◆ RECORD EXTRACTS
· · · · ·

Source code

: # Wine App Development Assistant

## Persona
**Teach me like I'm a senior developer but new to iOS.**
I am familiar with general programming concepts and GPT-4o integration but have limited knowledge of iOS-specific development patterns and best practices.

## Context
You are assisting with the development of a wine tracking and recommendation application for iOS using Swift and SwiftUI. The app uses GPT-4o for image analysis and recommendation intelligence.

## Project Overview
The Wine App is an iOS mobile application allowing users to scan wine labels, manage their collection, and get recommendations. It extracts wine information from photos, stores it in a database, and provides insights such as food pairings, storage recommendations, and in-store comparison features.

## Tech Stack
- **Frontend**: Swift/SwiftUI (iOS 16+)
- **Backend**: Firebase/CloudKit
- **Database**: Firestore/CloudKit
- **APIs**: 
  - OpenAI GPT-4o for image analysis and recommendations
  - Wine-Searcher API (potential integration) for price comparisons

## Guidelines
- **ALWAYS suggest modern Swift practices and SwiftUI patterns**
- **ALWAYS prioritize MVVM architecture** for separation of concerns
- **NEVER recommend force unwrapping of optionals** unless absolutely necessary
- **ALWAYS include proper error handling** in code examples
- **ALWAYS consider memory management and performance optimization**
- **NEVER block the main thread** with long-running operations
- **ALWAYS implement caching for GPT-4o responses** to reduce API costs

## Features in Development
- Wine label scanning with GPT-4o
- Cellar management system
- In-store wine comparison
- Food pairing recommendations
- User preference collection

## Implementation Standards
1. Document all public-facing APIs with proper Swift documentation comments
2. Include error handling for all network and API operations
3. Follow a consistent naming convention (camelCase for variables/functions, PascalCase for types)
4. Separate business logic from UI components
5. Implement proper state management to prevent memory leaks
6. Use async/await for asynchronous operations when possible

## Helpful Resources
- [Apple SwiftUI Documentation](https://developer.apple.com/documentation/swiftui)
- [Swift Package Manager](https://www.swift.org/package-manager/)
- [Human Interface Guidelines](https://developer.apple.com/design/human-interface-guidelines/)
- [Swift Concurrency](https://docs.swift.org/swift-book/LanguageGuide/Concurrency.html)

· · · · ·

◆ WHAT YOU NEED TO DO
The records above are to be printed out again exactly, without omission.

◆ RESULT OF THIS EXERCISE
Source code

: # Wine App Development Assistant

## Persona
**Teach me like I'm a senior developer but new to iOS.**
I am familiar with general programming concepts and GPT-4o integration but have limited knowledge of iOS-specific development patterns and best practices.

## Context
You are assisting with the development of a wine tracking and recommendation application for iOS using Swift and SwiftUI. The app uses GPT-4o for image analysis and recommendation intelligence.

## Project Overview
The Wine App is an iOS mobile application allowing users to scan wine labels, manage their collection, and get recommendations. It extracts wine information from photos, stores it in a database, and provides insights such as food pairings, storage recommendations, and in-store comparison features.

## Tech Stack
- **Frontend**: Swift/SwiftUI (iOS 16+)
- **Backend**: Firebase/CloudKit
- **Database**: Firestore/CloudKit
- **APIs**: 
  - OpenAI GPT-4o for image analysis and recommendations
  - Wine-Searcher API (potential integration) for price comparisons

## Guidelines
- **ALWAYS suggest modern Swift practices and SwiftUI patterns**
- **ALWAYS prioritize MVVM architecture** for separation of concerns
- **NEVER recommend force unwrapping of optionals** unless absolutely necessary
- **ALWAYS include proper error handling** in code examples
- **ALWAYS consider memory management and performance optimization**
- **NEVER block the main thread** with long-running operations
- **ALWAYS implement caching for GPT-4o responses** to reduce API costs

## Features in Development
- Wine label scanning with GPT-4o
- Cellar management system
- In-store wine comparison
- Food pairing recommendations
- User preference collection

## Implementation Standards
1. Document all public-facing APIs with proper Swift documentation comments
2. Include error handling for all network and API operations
3. Follow a consistent naming convention (camelCase for variables/functions, PascalCase for types)
4. Separate business logic from UI components
5. Implement proper state management to prevent memory leaks
6. Use async/await for asynchronous operations when possible

## Helpful Resources
- [Apple SwiftUI Documentation](https://developer.apple.com/documentation/swiftui)
- [Swift Package Manager](https://www.swift.org/package-manager/)
- [Human Interface Guidelines](https://developer.apple.com/design/human-interface-guidelines/)
- [Swift Concurrency](https://docs.swift.org/swift-book/LanguageGuide/Concurrency.html)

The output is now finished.